Jonah had said “body” out loud. Out loud and over the radio. The breach of tradition gave Anna a shiver akin to that of an actor when the Scottish play is mentioned by name or peacock feathers are worn on stage. Till they knew for sure Katherine was dead – and that this was Katherine – time had to be considered of the essence. Close on quarter till four, wind rising, and fatigue dragging her steps, Anna had no choice but to keep on, but she was not averse to a little company at this point.
“Where is everybody?” She didn’t whine, but she felt like it.
“They’re coming,” Jonah promised. “They got held up leaving the bunkhouse.”
Anna wondered what in the hell could have held them up.

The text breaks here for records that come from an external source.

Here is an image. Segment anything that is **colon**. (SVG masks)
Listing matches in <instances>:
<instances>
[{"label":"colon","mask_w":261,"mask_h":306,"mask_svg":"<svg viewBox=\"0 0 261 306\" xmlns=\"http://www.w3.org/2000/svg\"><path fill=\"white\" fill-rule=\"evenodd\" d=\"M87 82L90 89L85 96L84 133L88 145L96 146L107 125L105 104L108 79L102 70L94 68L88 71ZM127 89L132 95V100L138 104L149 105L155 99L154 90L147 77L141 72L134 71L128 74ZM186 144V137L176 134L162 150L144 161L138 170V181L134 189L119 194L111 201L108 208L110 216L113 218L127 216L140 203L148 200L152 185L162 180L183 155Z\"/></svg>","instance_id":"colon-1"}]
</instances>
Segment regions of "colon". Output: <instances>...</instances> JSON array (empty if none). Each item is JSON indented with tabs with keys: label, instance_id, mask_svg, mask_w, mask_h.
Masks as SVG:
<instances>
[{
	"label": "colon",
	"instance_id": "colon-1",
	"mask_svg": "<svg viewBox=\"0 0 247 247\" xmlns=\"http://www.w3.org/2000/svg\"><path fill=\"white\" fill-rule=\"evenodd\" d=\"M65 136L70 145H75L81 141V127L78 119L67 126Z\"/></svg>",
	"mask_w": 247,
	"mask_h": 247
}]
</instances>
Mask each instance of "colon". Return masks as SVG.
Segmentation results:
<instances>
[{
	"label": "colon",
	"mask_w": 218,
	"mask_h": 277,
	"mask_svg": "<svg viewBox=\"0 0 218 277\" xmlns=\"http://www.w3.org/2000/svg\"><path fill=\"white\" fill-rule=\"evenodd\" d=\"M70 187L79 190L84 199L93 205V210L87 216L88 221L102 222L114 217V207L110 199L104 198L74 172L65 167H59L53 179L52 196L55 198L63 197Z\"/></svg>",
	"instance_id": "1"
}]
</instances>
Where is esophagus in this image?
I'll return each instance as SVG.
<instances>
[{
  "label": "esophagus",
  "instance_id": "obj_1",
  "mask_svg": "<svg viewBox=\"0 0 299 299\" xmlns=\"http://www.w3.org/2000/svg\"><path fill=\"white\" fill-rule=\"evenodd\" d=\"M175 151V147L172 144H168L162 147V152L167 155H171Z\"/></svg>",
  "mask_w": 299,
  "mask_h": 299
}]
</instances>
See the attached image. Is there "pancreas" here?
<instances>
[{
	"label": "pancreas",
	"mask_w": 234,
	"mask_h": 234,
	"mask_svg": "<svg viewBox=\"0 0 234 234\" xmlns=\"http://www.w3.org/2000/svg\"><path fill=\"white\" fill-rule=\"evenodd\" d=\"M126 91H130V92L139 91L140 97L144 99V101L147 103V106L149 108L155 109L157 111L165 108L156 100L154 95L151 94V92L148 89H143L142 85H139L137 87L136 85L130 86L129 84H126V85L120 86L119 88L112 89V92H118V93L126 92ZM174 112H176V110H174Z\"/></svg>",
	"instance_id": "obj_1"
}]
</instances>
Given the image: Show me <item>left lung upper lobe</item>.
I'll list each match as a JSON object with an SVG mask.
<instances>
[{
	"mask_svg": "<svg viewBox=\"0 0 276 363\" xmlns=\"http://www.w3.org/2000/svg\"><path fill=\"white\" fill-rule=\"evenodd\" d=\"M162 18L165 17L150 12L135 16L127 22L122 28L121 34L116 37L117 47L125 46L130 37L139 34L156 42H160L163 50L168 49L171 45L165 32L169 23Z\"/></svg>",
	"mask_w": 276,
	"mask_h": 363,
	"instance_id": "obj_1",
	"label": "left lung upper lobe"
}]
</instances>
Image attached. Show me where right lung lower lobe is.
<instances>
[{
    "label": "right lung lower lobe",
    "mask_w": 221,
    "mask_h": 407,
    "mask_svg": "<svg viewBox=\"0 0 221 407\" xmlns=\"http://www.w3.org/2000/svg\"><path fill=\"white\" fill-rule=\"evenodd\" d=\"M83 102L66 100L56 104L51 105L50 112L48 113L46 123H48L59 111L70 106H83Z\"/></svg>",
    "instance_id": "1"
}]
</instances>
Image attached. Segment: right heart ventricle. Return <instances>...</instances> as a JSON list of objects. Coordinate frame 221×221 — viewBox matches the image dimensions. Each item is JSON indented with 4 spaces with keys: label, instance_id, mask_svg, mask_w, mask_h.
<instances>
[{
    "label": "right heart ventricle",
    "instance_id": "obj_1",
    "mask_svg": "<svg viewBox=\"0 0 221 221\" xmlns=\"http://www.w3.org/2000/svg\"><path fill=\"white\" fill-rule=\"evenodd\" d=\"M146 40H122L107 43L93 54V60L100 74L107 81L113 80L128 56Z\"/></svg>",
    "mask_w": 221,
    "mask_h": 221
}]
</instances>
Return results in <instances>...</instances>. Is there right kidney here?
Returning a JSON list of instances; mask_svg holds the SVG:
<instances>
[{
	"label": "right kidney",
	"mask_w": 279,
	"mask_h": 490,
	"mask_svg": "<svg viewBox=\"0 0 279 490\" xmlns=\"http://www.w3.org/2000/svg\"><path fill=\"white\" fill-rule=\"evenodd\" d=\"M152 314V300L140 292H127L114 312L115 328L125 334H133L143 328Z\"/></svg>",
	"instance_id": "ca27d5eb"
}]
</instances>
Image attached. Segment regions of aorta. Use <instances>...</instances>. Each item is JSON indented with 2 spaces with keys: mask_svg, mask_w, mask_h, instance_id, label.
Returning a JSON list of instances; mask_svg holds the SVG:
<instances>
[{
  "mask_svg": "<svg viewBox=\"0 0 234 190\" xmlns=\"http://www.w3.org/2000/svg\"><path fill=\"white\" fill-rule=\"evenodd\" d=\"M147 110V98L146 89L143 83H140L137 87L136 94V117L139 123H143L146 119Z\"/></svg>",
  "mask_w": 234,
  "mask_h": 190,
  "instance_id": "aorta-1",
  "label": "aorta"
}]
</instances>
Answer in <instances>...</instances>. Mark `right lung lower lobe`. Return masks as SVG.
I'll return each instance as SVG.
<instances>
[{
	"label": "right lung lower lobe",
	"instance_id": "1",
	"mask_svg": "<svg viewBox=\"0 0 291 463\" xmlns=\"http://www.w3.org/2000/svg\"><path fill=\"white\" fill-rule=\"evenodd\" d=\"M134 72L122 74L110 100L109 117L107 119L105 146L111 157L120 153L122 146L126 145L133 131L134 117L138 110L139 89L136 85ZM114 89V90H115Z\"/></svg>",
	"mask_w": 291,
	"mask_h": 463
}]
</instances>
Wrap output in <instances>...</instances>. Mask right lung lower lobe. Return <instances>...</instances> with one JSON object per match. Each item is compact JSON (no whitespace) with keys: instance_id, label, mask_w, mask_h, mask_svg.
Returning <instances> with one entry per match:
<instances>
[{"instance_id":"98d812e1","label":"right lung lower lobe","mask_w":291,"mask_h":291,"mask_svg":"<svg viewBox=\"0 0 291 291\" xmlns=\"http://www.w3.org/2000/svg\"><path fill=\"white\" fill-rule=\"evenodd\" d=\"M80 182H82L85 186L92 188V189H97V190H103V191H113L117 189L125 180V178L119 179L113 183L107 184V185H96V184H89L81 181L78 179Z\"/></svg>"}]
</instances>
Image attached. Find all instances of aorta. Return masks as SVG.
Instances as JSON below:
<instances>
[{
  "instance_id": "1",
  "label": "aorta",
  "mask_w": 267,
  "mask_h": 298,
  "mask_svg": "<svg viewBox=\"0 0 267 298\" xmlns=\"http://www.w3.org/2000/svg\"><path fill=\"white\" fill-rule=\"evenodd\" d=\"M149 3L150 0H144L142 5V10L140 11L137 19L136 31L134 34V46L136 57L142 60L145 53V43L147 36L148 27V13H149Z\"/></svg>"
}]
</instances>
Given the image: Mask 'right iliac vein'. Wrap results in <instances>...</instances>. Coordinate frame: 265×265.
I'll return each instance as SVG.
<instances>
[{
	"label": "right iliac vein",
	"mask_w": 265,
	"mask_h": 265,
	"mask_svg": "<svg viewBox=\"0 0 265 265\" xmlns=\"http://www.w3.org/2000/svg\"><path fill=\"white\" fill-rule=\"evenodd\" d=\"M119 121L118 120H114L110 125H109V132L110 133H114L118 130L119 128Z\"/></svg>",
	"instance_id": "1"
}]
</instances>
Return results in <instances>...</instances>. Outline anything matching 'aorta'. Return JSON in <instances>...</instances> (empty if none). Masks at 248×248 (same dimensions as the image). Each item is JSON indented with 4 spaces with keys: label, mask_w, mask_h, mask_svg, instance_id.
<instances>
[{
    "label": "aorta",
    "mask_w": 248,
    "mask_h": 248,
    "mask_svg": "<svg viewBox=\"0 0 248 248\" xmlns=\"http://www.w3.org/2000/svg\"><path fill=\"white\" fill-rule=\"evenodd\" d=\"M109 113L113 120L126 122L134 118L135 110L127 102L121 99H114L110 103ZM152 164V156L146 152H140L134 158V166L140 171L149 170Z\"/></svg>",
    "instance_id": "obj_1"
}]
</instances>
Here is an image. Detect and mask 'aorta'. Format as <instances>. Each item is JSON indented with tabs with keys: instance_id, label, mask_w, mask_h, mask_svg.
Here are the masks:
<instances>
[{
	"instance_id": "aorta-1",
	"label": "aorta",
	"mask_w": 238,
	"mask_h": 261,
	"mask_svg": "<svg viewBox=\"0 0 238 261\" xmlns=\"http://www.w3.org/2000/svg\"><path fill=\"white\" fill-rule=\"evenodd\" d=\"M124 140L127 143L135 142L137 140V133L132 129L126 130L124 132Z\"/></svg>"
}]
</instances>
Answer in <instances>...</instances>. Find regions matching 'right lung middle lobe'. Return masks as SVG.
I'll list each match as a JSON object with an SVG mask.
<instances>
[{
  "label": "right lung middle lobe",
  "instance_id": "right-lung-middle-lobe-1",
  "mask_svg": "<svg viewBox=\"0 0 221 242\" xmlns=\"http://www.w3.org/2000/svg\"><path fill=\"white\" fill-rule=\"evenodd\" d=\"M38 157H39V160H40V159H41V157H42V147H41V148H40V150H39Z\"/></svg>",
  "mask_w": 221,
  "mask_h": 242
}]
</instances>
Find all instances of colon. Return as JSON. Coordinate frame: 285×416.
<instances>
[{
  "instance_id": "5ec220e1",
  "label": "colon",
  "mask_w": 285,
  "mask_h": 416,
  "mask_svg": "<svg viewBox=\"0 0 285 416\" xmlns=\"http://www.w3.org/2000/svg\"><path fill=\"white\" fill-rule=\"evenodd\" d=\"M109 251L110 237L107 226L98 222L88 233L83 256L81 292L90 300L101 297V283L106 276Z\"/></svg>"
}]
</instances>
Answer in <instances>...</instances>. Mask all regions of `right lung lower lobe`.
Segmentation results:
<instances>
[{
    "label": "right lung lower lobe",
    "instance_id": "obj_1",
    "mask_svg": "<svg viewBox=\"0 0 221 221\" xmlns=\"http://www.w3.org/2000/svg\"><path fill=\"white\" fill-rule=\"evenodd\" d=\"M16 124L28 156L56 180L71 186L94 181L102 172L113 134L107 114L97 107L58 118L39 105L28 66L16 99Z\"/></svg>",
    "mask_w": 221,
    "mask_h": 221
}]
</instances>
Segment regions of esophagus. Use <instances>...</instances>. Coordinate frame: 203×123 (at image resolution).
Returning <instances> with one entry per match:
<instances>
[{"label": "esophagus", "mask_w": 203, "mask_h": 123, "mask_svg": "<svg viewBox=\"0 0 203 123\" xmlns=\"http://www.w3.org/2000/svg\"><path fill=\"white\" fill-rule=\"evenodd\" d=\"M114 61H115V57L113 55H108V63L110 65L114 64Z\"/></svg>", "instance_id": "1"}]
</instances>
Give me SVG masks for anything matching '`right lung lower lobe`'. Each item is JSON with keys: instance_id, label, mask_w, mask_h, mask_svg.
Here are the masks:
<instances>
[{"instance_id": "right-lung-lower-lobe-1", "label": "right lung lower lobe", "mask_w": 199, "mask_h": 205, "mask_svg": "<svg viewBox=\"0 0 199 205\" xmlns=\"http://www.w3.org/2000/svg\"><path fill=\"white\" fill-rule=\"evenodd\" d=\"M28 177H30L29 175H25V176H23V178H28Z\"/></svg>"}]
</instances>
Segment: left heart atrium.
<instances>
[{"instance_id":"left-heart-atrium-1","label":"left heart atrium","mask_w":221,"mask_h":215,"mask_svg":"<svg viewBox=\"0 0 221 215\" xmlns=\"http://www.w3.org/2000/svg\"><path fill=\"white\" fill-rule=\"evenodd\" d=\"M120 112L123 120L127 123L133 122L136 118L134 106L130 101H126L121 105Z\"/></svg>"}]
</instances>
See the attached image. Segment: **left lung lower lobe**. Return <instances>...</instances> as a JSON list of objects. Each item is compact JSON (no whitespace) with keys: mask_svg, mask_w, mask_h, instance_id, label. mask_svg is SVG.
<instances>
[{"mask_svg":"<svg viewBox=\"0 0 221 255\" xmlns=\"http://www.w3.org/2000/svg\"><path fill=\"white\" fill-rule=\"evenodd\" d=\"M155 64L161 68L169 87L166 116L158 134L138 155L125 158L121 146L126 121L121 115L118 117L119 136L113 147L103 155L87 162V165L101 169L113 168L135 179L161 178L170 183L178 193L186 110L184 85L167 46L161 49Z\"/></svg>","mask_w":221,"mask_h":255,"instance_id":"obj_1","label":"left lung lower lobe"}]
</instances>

Cell phones didn’t work on the island, the radio was out, the island was socked in so seaplanes couldn’t come and go.
Maybe somebody dropped by. Given recent events, that thought bordered on the sinister.
She topped the rise by the nose, spotted the refrigerator, half slid down and turned left as she’d been directed. Jonah said, “You can’t miss it,” and he was old enough and wily enough not to say that unless it was true.
In swampy areas, cedar trees fell like jackstraws, one over the other, the living with the dead, branches entangled. During the growing season, the swamps were water filled and choked with under-growth. In winter, they were navigable, but just barely. Fresh snow cloaked the branches of the upright trees and filled tiny ledges in the bark. Downed trees, fallen willy-nilly, made a lumpy quilt, protecting the living trees’ roots. Snow hid where one deadfall crossed another, and maybe three more below that, till walking through was like negotiating an icebound jungle filled with Lilliputian tiger traps.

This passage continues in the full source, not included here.